Foster, the author I mentioned earlier, nails my lifestyle with this quote “If we are constantly being swept off our feet with frantic activity, we will be unable to be attentive at the moment of inward silence.” Ouch. The sting of truth.
So, with one Psalm still left, I stood up and read Psalm 23 on my feet. It helped. (Plus I thought I would be less vulnerable to unknown animal attack.) With the Psalms done, I walked slowly around the clearing, thinking. I walked over to a nearby boat ramp (which left the open clearing between me and the grasses where the creature might be lurking, so I felt safer about that.)
I spoke my thoughts aloud to God, but mainly just tried to be quiet and listen. Listen for what God might want to speak to me. It was breezier sitting down by the water on the boat ramp, so I did that. I won’t say my mind didn’t veer off into other topics while I was down there, but I mainly was able to sit and think about the Psalms.
I can’t say there was any one moment that I felt a lightening bolt of inspiration, or that I felt that God spoke any one thing emphatically to me. But these are the impressions I walked away from that time with.

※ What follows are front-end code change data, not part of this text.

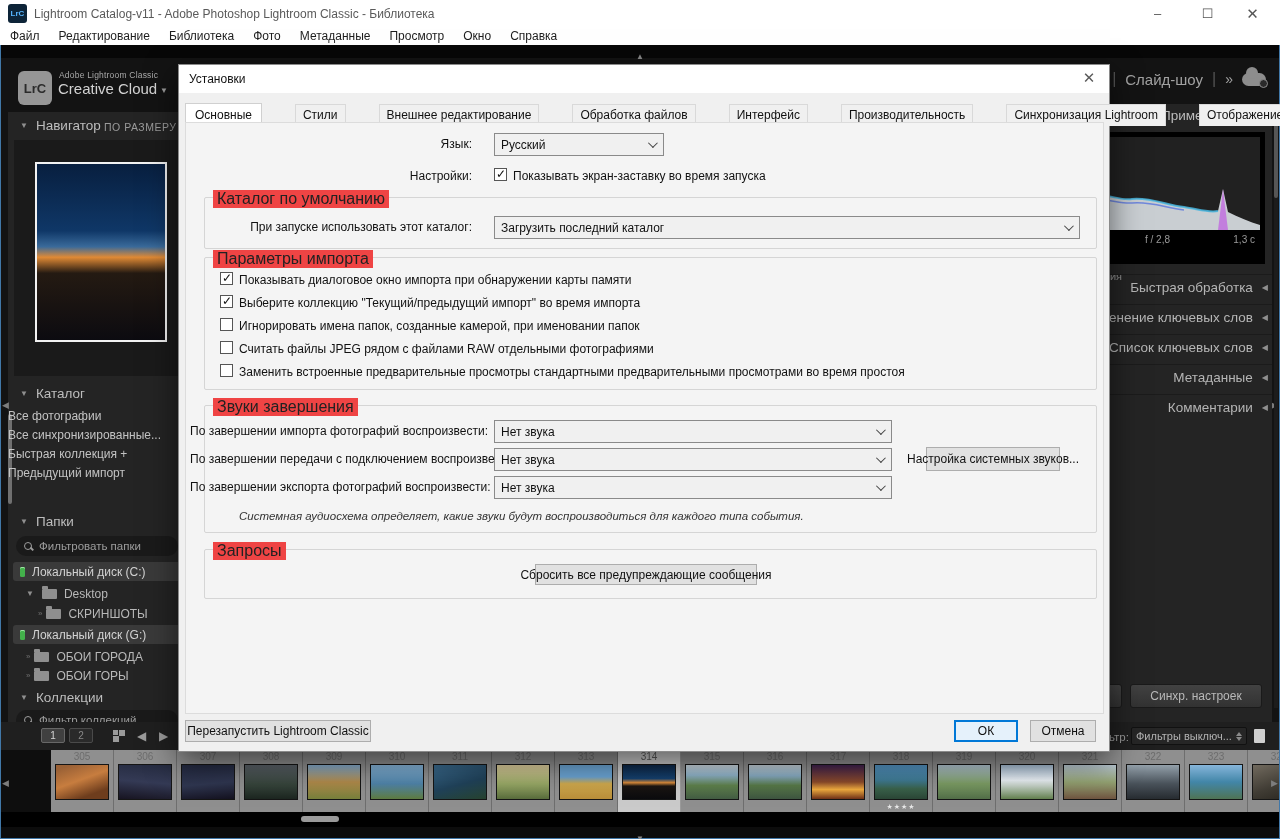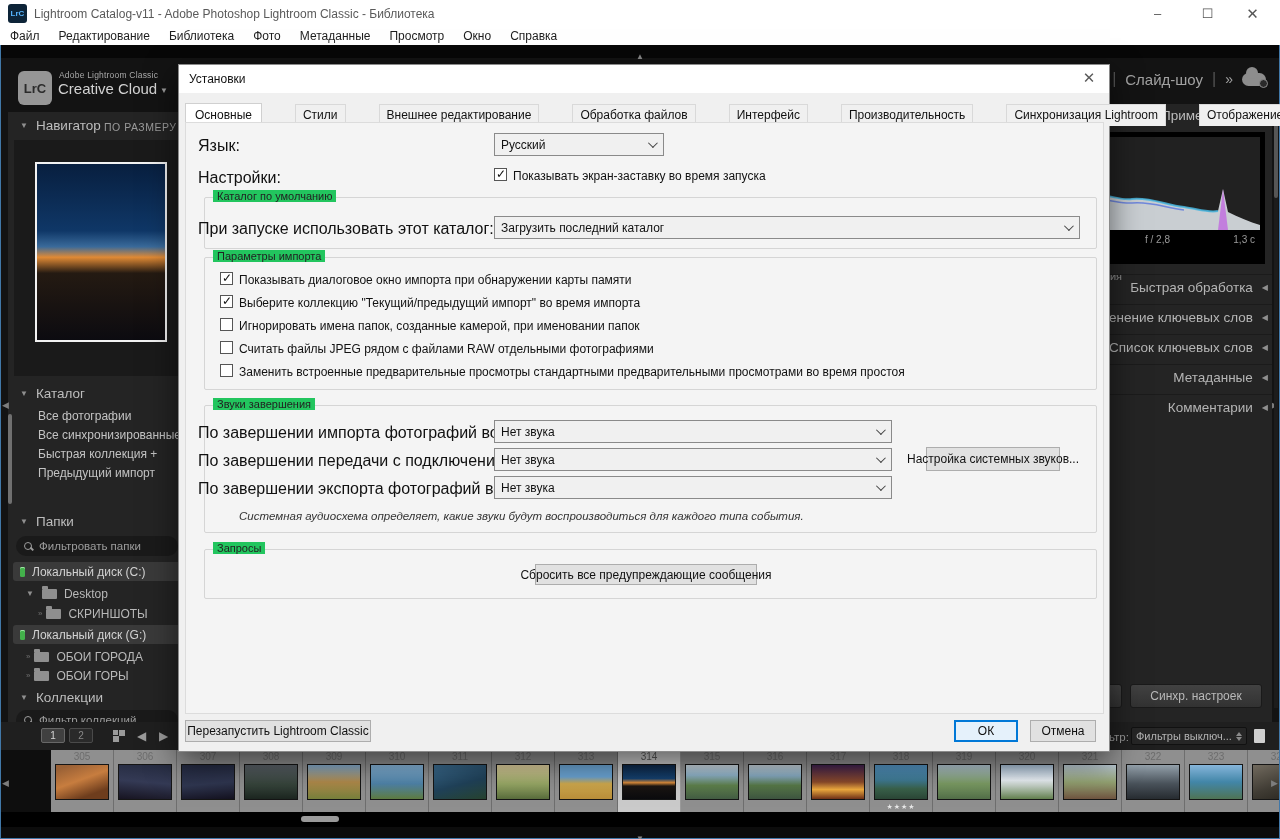--- a/index.html
+++ b/index.html
@@ -42,21 +42,21 @@
   
   #left-panel { position:absolute; left:8px; top:112px; width:177px; height:610px; background:#242424; overflow:hidden; }
   .sec-head { position:relative; height:22px; display:flex; align-items:center; padding-left:12px; color:#bdbdbd; font-size:13.5px; }
   .tri { font-size:8px; color:#8f8f8f; margin-right:8px; }
   #nav-head { position:absolute; left:0; top:2px; width:100%; }
   #nav-fit { position:absolute; left:96px; top:7px; font-size:10.5px; color:#9b9b9b; letter-spacing:.5px; white-space:nowrap; }
   #nav-box { position:absolute; left:6px; top:28px; width:171px; height:236px; background:#1a1a1a; }
   #nav-photo { position:absolute; left:21px; top:22px; width:132px; height:180px; border:2px solid #f2f2f2; }
   #lp-scrollthumb { position:absolute; left:0px; top:302px; width:4px; height:90px; background:#707070; border-radius:2px; }
   #cat-head { position:absolute; left:0; top:270px; width:100%; }
-  .cat-item { position:absolute; left:0; width:100%; height:19px; padding-left:30px; display:flex; align-items:center;
+  .cat-item { position:absolute; left:0; width:100%; height:19px; display:flex; align-items:center;
               color:#c3c3c3; font-size:12px; white-space:nowrap; }
   #folders-head { position:absolute; left:0; top:398px; width:100%; }
   .search-box { position:absolute; left:8px; width:162px; height:20px; background:#1a1a1a; border-radius:10px;
                 display:flex; align-items:center; padding-left:8px; gap:6px; }
   .search-box .txt { color:#9d9d9d; font-size:11.5px; white-space:nowrap; }
   .mag { position:relative; width:9px; height:9px; }
   .mag::before { content:""; position:absolute; left:0; top:0; width:6px; height:6px; border:1.5px solid #9d9d9d; border-radius:50%; }
   .mag::after { content:""; position:absolute; left:6px; top:6px; width:4px; height:1.5px; background:#9d9d9d; transform:rotate(45deg); }
   .vol-row { position:absolute; left:5px; width:168px; height:19px; background:#3a3a3a; border-radius:3px;
              display:flex; align-items:center; padding-left:7px; gap:7px; }
@@ -129,30 +129,30 @@
   #dialog { position:absolute; left:178px; top:64px; width:932px; height:688px; background:#f0f0f0;
             border:1px solid #8a8a8a; box-shadow:0 10px 30px rgba(0,0,0,.55); z-index:50; }
   #dlg-titlebar { position:absolute; left:0; top:0; width:100%; height:28px; background:#fff; }
   #dlg-title { position:absolute; left:10px; top:7px; font-size:12px; color:#111; }
   #dlg-close { position:absolute; right:10px; top:4px; font-size:15px; color:#5a5a5a; width:20px; text-align:center; }
   #dlg-tabs { position:absolute; left:6px; top:37px; display:flex; align-items:center;gap:32px; }
   .tab { border:1px solid #d9d9d9; border-bottom:none; background:#f0f0f0; padding:3px 7px 4px; font-size:12px;
          color:#111; margin-right:1px; white-space:nowrap; }
   .tab.active { background:#fff; padding:4px 9px 6px; position:relative; top:1px; border-color:#d0d0d0; }
   #dlg-content-box { position:absolute; left:6px; top:57px; width:919px; height:592px; border:1px solid #dcdcdc; background:#f4f4f4; }
-  .fld-label { position:absolute; left:12px; width:282px; text-align:left; font-size:16px; color:#111; white-space:nowrap; }
+  .fld-label { position:absolute; left:4px; width:282px; text-align:right; font-size:12px; color:#111; white-space:nowrap; }
   .dd { position:absolute; height:23px; background:#f0f0f0; border:1px solid #8a8a8a;
         display:flex; align-items:center; justify-content:space-between; padding:0 8px 0 6px; }
   .dd .v { font-size:12px; color:#111; white-space:nowrap; overflow:hidden; }
   .chev { width:7px; height:7px; border-right:1.3px solid #444; border-bottom:1.3px solid #444; transform:rotate(45deg) translateY(-2px); flex:none; }
   .cb { position:absolute; width:13px; height:13px; background:#fff; border:1px solid #555; }
   .cb.checked::after { content:"✓"; position:absolute; left:1px; top:-2px; font-size:12px; color:#111; }
   .cb-label { position:absolute; font-size:12px; color:#111; white-space:nowrap; }
   .grp { position:absolute; left:18px; width:893px; border:1px solid #d5d5d5; border-radius:2px; }
-  .grp .legend { position:absolute; left:8px; top:-8px; background:#22c55e; padding:0 4px; font-size:11px; color:#222; white-space:nowrap; }
+  .grp .legend { position:absolute; left:8px; top:-8px; background:#ef4444; padding:0 4px; font-size:16px; color:#222; white-space:nowrap; }
   .dlg-btn { position:absolute; background:#e1e1e1; border:1px solid #adadad; font-size:12px; color:#111;
              display:flex; align-items:center; justify-content:center; white-space:nowrap; }
   .dlg-btn.focused { border:1px solid #0078d7; box-shadow:inset 0 0 0 1px #0078d7; background:#e5f1fb; }
   #snd-note { position:absolute; left:34px; top:104px; font-size:11.5px; font-style:italic; color:#333; white-space:nowrap; }
 </style>
 </head>
 <body>
 
 <div id="frame"></div>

His plans are not my plans. And that is OK, and will cause some angst and worry and fretting on my part, but in the end it will be OK.
He delights in my delight. It just occurred to me what an incredible playground He built for his kids with the water and the trees and the nature area I was in. It was full of things to study and things to enjoy, and the temperature was great and the smell was rich and the sounds were peaceful. And so few people get out and enjoy the simply pleasures of the world He made for us to enjoy. He delights in our delight.
The last thing I sensed was as the moon rose in the deepening-blue sky, and it looked just like a big eye, and I felt like God said, “I see you.” And it was both sort of a peek-a-boo moment, and a “you are not forgotten, I see you and I know what is going on” sentiment.
Great challenge Robin. Today was good for me, a good moment for God to remind me of his love for me and his faithfulness.